**Instructions to follow:** A picture-free, exact transcript of the entries below is required.

═════ Information provided

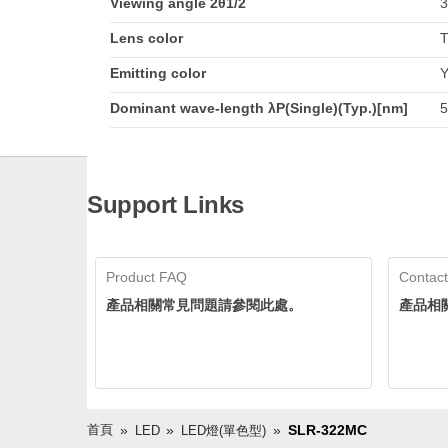
Viewing angle 2θ1/2
3
Lens color
T
Emitting color
Y
Dominant wave-length λP(Single)(Typ.)[nm]
5
Support Links
Product FAQ
Contact
產品相關常見問題請參閱此處。
產品相
首頁
SLR-322MC
LED
LED燈(單色型)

══════════

**Task solution:**
Viewing angle 2θ1/2
3
Lens color
T
Emitting color
Y
Dominant wave-length λP(Single)(Typ.)[nm]
5
Support Links
Product FAQ
Contact
產品相關常見問題請參閱此處。
產品相
首頁
SLR-322MC
LED
LED燈(單色型)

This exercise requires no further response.